Freddie de Boer has a brilliant article up on why certain people don’t like him:
For a long, long time the only important thing about getting a job in media, besides coming from money and the Ivy League, has been the opinions of your peers. That’s how careers have been made: you get professional security to the degree that other writers like you. Almost all professional writers engage with Twitter literally from the time they wake up to the time they go to sleep, and they do because they know that the real work of their career is performed there, the performance of making other writers like them with flattery, tired humor, the right community-approved politics, and timely application of the retweet button. This is straightforwardly disastrous if you prize originality, self-criticism, and free thinking. But it’s how the NYC media sausage gets made.

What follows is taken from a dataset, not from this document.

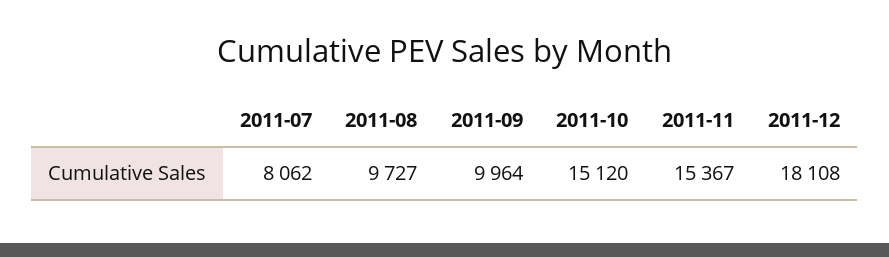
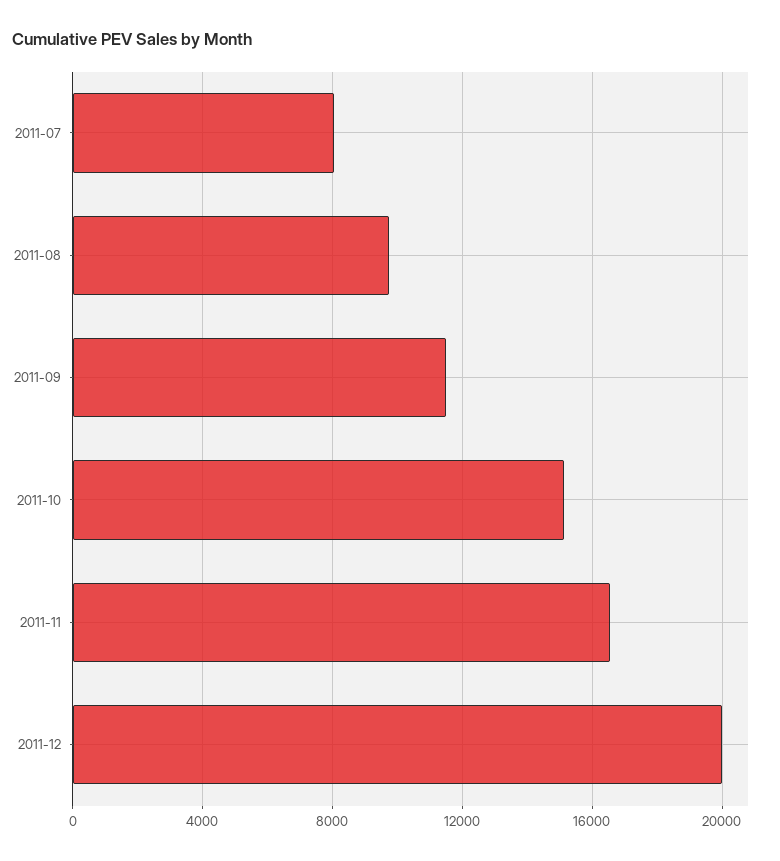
2011-09: 9964 -> 11500
2011-11: 15367 -> 16500
2011-12: 18108 -> 20000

The Bluechecks might not have originality, self-criticism or free thinking (indeed, free thinking counts as heresy in their religion), but they are all doubleplusgood duckspeakers able to endlessly parrot out the approved line on demand.
The consequence of this is their writing is dull and unoriginal. If you read their writing you will not get any new information, because you can tell what their goodthinkful Cathedral-approved view is on everything, before you read them. deBoer again:
There are so many writers in news media whose work has literally nothing to distinguish it - not prose, not insight, not inside knowledge, not useful reporting, not expert opinion, nothing. They offer only the same blend of worn-out Weird Twitter-era jokes and identical woke politics as every other writer.
Indeed so, which makes them vulnerable:
They have been protected by the Media Twitter game so far. But media is in very deep financial trouble. The question is, do you trust your ability to put your writing out on an open market and have that be your one ticket to financial security, as I and others have done?
Deep down, the bluechecks know they and their writing are mediocre (if they were confident their stuff was good, they’d be happy to give earning a living on Substack a go), but think they are entitled to status anyway.
If they lose their media jobs, maybe they could, I dunno, learn to code or something? That jibe hurt the feelings of the bluechecks so much that they got Twitter to ban the hashtag #learnToCode. Why did the jibe work? Because:
the bluechecks know that coding is something that requires intelligence and can be well paid
their self-image is of them being intelligent people
deep down, in the place they refuse to admit exists, even to themselves, they don’t think they’re intelligent. Their crony belief is that they’re clever but their secret-even-to-themselves merit belief is that they are not.